▶ _Your instructions_: The required output is the line containing "midden): 10 mm" and every line after it, transcribed exactly through the end of the data below.

- Opening Delimiter -

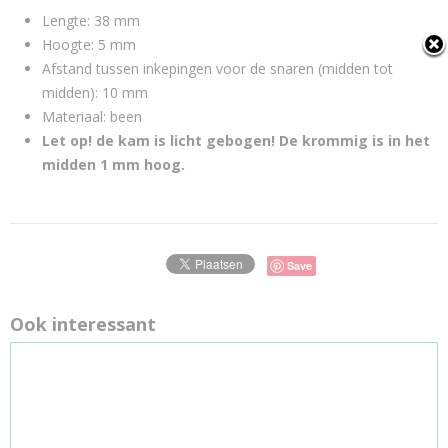
Lengte: 38 mm
Hoogte: 5 mm
Afstand tussen inkepingen voor de snaren (midden tot
midden): 10 mm
Materiaal: been
Let op! de kam is licht gebogen! De krommig is in het
midden 1 mm hoog.
Save
Ook interessant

- Closing Delimiter -

▶ _Solution to this task_:
midden): 10 mm
Materiaal: been
Let op! de kam is licht gebogen! De krommig is in het
midden 1 mm hoog.
Save
Ook interessant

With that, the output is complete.